Every record shown here needs to be repeated exactly.

[Dataset excerpts — start]

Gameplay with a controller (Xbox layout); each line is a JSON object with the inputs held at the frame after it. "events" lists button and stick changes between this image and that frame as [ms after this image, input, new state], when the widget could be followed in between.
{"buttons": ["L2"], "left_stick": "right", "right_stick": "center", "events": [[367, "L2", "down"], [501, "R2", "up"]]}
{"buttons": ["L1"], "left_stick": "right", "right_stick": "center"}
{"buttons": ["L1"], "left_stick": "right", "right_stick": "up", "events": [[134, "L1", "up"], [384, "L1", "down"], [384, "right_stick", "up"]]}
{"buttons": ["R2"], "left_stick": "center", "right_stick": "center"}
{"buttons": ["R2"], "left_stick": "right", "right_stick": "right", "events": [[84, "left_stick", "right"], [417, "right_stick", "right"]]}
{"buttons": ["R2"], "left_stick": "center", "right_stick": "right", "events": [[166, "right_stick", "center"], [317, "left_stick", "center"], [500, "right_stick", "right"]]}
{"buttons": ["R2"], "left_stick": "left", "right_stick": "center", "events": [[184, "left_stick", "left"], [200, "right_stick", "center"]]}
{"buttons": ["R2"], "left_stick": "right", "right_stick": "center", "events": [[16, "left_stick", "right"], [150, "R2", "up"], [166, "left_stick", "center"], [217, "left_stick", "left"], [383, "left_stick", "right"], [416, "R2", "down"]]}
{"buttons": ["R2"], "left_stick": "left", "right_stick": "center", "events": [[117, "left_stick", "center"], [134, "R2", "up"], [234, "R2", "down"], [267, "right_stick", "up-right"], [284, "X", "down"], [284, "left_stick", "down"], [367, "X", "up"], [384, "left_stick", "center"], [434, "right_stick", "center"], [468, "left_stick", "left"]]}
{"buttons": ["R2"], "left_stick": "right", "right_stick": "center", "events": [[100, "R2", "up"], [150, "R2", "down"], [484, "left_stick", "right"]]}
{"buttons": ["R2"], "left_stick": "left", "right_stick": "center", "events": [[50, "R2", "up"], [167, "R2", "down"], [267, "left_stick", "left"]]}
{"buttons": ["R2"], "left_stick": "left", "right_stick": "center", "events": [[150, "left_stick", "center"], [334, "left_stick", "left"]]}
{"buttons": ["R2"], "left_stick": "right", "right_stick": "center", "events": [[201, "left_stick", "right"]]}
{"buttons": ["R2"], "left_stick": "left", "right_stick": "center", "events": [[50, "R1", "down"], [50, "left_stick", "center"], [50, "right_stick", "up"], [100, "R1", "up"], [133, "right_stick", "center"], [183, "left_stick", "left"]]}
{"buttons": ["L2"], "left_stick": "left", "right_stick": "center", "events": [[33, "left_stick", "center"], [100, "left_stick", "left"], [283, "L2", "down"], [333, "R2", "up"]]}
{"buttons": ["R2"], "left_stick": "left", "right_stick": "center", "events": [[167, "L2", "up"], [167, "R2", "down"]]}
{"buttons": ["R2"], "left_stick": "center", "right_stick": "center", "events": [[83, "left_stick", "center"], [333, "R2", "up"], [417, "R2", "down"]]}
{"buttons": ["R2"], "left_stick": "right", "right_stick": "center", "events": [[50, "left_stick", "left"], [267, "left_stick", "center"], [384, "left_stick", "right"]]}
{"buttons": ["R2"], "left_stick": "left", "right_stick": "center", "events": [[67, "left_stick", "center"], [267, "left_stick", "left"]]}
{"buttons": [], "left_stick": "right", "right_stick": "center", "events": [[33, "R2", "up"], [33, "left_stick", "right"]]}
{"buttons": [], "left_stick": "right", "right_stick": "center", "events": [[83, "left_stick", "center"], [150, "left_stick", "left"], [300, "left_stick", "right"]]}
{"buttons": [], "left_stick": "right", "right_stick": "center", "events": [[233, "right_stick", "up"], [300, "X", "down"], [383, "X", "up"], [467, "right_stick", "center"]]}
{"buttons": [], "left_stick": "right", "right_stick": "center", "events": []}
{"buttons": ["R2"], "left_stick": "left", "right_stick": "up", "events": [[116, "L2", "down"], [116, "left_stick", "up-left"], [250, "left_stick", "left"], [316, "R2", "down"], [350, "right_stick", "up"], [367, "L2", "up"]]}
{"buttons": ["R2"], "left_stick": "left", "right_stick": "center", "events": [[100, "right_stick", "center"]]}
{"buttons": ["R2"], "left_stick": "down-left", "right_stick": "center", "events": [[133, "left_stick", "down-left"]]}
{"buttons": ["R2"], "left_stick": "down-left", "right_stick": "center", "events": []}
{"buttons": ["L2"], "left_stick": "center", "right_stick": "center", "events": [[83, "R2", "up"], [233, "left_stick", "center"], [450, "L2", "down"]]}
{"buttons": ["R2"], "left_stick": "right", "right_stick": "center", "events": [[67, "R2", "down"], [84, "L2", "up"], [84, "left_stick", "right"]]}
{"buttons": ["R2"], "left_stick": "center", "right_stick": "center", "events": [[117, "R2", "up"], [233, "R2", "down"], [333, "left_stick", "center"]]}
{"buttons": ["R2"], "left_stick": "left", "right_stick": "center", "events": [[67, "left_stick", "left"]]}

[Dataset excerpts — finish]

- [Your solution]:
Gameplay with a controller (Xbox layout); each line is a JSON object with the inputs held at the frame after it. "events" lists button and stick changes between this image and that frame as [ms after this image, input, new state], when the widget could be followed in between.
{"buttons": ["L2"], "left_stick": "right", "right_stick": "center", "events": [[367, "L2", "down"], [501, "R2", "up"]]}
{"buttons": ["L1"], "left_stick": "right", "right_stick": "center"}
{"buttons": ["L1"], "left_stick": "right", "right_stick": "up", "events": [[134, "L1", "up"], [384, "L1", "down"], [384, "right_stick", "up"]]}
{"buttons": ["R2"], "left_stick": "center", "right_stick": "center"}
{"buttons": ["R2"], "left_stick": "right", "right_stick": "right", "events": [[84, "left_stick", "right"], [417, "right_stick", "right"]]}
{"buttons": ["R2"], "left_stick": "center", "right_stick": "right", "events": [[166, "right_stick", "center"], [317, "left_stick", "center"], [500, "right_stick", "right"]]}
{"buttons": ["R2"], "left_stick": "left", "right_stick": "center", "events": [[184, "left_stick", "left"], [200, "right_stick", "center"]]}
{"buttons": ["R2"], "left_stick": "right", "right_stick": "center", "events": [[16, "left_stick", "right"], [150, "R2", "up"], [166, "left_stick", "center"], [217, "left_stick", "left"], [383, "left_stick", "right"], [416, "R2", "down"]]}
{"buttons": ["R2"], "left_stick": "left", "right_stick": "center", "events": [[117, "left_stick", "center"], [134, "R2", "up"], [234, "R2", "down"], [267, "right_stick", "up-right"], [284, "X", "down"], [284, "left_stick", "down"], [367, "X", "up"], [384, "left_stick", "center"], [434, "right_stick", "center"], [468, "left_stick", "left"]]}
{"buttons": ["R2"], "left_stick": "right", "right_stick": "center", "events": [[100, "R2", "up"], [150, "R2", "down"], [484, "left_stick", "right"]]}
{"buttons": ["R2"], "left_stick": "left", "right_stick": "center", "events": [[50, "R2", "up"], [167, "R2", "down"], [267, "left_stick", "left"]]}
{"buttons": ["R2"], "left_stick": "left", "right_stick": "center", "events": [[150, "left_stick", "center"], [334, "left_stick", "left"]]}
{"buttons": ["R2"], "left_stick": "right", "right_stick": "center", "events": [[201, "left_stick", "right"]]}
{"buttons": ["R2"], "left_stick": "left", "right_stick": "center", "events": [[50, "R1", "down"], [50, "left_stick", "center"], [50, "right_stick", "up"], [100, "R1", "up"], [133, "right_stick", "center"], [183, "left_stick", "left"]]}
{"buttons": ["L2"], "left_stick": "left", "right_stick": "center", "events": [[33, "left_stick", "center"], [100, "left_stick", "left"], [283, "L2", "down"], [333, "R2", "up"]]}
{"buttons": ["R2"], "left_stick": "left", "right_stick": "center", "events": [[167, "L2", "up"], [167, "R2", "down"]]}
{"buttons": ["R2"], "left_stick": "center", "right_stick": "center", "events": [[83, "left_stick", "center"], [333, "R2", "up"], [417, "R2", "down"]]}
{"buttons": ["R2"], "left_stick": "right", "right_stick": "center", "events": [[50, "left_stick", "left"], [267, "left_stick", "center"], [384, "left_stick", "right"]]}
{"buttons": ["R2"], "left_stick": "left", "right_stick": "center", "events": [[67, "left_stick", "center"], [267, "left_stick", "left"]]}
{"buttons": [], "left_stick": "right", "right_stick": "center", "events": [[33, "R2", "up"], [33, "left_stick", "right"]]}
{"buttons": [], "left_stick": "right", "right_stick": "center", "events": [[83, "left_stick", "center"], [150, "left_stick", "left"], [300, "left_stick", "right"]]}
{"buttons": [], "left_stick": "right", "right_stick": "center", "events": [[233, "right_stick", "up"], [300, "X", "down"], [383, "X", "up"], [467, "right_stick", "center"]]}
{"buttons": [], "left_stick": "right", "right_stick": "center", "events": []}
{"buttons": ["R2"], "left_stick": "left", "right_stick": "up", "events": [[116, "L2", "down"], [116, "left_stick", "up-left"], [250, "left_stick", "left"], [316, "R2", "down"], [350, "right_stick", "up"], [367, "L2", "up"]]}
{"buttons": ["R2"], "left_stick": "left", "right_stick": "center", "events": [[100, "right_stick", "center"]]}
{"buttons": ["R2"], "left_stick": "down-left", "right_stick": "center", "events": [[133, "left_stick", "down-left"]]}
{"buttons": ["R2"], "left_stick": "down-left", "right_stick": "center", "events": []}
{"buttons": ["L2"], "left_stick": "center", "right_stick": "center", "events": [[83, "R2", "up"], [233, "left_stick", "center"], [450, "L2", "down"]]}
{"buttons": ["R2"], "left_stick": "right", "right_stick": "center", "events": [[67, "R2", "down"], [84, "L2", "up"], [84, "left_stick", "right"]]}
{"buttons": ["R2"], "left_stick": "center", "right_stick": "center", "events": [[117, "R2", "up"], [233, "R2", "down"], [333, "left_stick", "center"]]}
{"buttons": ["R2"], "left_stick": "left", "right_stick": "center", "events": [[67, "left_stick", "left"]]}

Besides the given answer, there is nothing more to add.